November 16, 2007

Fast Break Projection On-the-Fly

Basketball practice has started for the Spirit Preparatory Academy Lady Warriors, and this year we coaches are focusing on our team’s fast break. In basketball if you can run a successful fast break offense all you have to do to score an easy basket is to have one-more of your players run down the floor faster than that of the opponent’s. Similar to the adage that when being chased by a bear, I don’t have to run faster than the bear; I just have to run faster than you!

Running the fast break in basketball greatly simplifies the game, but requires that my team be organized and focused on the goal of moving with purpose down the floor whenever our team has the ball.
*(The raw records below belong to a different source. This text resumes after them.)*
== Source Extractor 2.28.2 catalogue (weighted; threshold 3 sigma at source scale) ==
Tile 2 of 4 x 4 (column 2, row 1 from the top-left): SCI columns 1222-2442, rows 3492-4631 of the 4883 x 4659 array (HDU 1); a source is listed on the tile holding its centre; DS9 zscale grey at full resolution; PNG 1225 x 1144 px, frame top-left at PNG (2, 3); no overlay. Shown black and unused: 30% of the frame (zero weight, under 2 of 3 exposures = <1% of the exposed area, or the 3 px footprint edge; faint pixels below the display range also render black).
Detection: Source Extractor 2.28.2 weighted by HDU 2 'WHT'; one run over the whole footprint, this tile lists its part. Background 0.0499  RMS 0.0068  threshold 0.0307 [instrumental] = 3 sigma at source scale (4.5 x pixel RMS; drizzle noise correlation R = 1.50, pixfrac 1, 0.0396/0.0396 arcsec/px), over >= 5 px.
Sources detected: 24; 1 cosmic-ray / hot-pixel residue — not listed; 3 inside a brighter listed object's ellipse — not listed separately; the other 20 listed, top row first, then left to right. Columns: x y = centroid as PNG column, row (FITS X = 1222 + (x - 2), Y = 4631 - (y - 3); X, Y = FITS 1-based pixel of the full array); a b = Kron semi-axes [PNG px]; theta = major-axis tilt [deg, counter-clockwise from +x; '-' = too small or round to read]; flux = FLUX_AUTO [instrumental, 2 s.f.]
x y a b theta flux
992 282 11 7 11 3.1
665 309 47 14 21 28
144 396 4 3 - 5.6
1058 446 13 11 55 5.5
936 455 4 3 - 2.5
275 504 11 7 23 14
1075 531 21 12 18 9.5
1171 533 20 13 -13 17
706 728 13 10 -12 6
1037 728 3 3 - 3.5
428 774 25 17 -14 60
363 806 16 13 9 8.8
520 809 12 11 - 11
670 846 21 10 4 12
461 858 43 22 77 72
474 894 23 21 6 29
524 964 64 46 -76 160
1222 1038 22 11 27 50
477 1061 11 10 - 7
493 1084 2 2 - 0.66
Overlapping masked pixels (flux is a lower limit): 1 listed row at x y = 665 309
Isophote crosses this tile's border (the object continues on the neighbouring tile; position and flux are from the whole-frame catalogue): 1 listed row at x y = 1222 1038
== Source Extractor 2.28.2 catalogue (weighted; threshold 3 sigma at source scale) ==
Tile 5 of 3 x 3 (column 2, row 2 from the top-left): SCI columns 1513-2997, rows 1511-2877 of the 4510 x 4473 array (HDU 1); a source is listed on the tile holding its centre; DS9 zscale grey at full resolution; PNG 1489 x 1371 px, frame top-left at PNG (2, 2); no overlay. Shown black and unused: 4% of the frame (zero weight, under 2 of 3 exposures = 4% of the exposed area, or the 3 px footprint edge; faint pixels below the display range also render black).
This style of basketball requires preparation in advance of both structure and conditioning. If our team has poor positioning, or spacing running down the floor, as to allow one defender to defend two players because of their proximity, or if our players don’t have the physical stamina to repeatedly run down the floor, the fast break doesn’t work.

When I create Microstation and AutoCAD drawings from GIS data many times I am supplying design reference and context for new design work that will be incorporated back into the GIS basemap latter in a project’s life cycle. There can be a practical need to work in different coordinate systems for local design work verses the storage of regional basemap data. Or, in some cases the need to work in different coordinate systems becomes a matter of an organization’s arbitrary preference for one or another coordinate system based on any, or no reason at all. I can change the coordinates of the CAD data I create from GIS data using the ArcInfo EXPORT TO CAD tool in ArcGIS 9.2 service pack 4. Starting with the ArcGIS 9.2 Service Pack 4 release, the EXPORT TO CAD tool will honor the coordinate system defined in the projection file (.PRJ) of the target output CAD file. This means GIS data stored in a UTM meter’s coordinate system can be output to a Microstation design file where the .PRJ file designates a State Plane coordinate system in feet, and the CAD elements being created from the GIS features in UTM will be generated in the correct State Plane location in feet within the Microstation design file.

When using the ArcInfo level licensed EXPORT TO CAD geoprocessing tool starting with ArcGIS 9.2 Service Pack 4, If no .PRJ file already exists for the target or seed CAD file the coordinate system of the input data will be used as for the coordinate system of the output CAD entities, and a companion .PRJ file will be generated for the CAD file automatically.

For Microstation design files it is necessary to set the design cube/plane coordinates definition to ensure proper behavior. I need to ensure my Microstation design plane/cube and its units are adequate set to store the GIS information in the .DGN file. To trigger the new functionality of the EXPORT TO CAD tool I need to identify which coordinate system the coordinates in the Microstation file will represent. I do this using a companion coordinate system definition file .PRJ.

The first of these two steps to define the units and design cube/plane is a purely a Microstation process usually set as part of the Microstation seed file creation. This process is a purely mathematical requirement of how Microstation will be used to record your map as a file of vector geometry. The other process, the creation of a .PRJ file, is specific to ArcGIS which identifies the coordinate system and how the information in a CAD file relates to our round Earth. Just like the execution of the fast break in basketball preparation early in the season makes the players work together more smoothly, and enables success in the game.

AutoCAD .DWG files don’t have the concept of a design cube/plane, but do use the same .PRJ companion file strategy in ArcGIS for identifying the Cartesian coordinates contained in an AutoCAD file and how they relate to the round Earth’s spheroid. The same information stored in the .PRJ companion file can also be included inside the .DWG file according to the techniques starting to be used in ArcGIS for AutoCAD.

Consult you Microstation documentation for the proper creation of coordinate definitions and units for your Microstation Design files and seed files, and use the ArcGIS desktop or online help in the creation of .PRJ files.

2 Comments:

Blogger Unknown said...

Hi Don -
I'm working with a CAD map in ARCGIS 9.2 and I've found many of your suggestions to be very helpful! I'm trying to create a reference grid tying it in to GPS points that I've overlayed onto the CAD map - I've had no success using the grid creation options with ARCGIS - any suggestions?

5:28 PM  
Blogger Don Kuehne said...

I am not sure I fully understand your question. Tying the coordinates of a CAD file to a Map in ArcGIS is done most easily using the georeferencing toolbar in ArcMap. The tool performs a two point affine transformation: Move, Scale and Rotate. Error distributoins, rubbersheeting and the alike can only be performed on data that is in the GIS format. You can copy the CAD data to a geodatabase and rubbersheet the dat there. Hope that helps... tell me more if I missed it.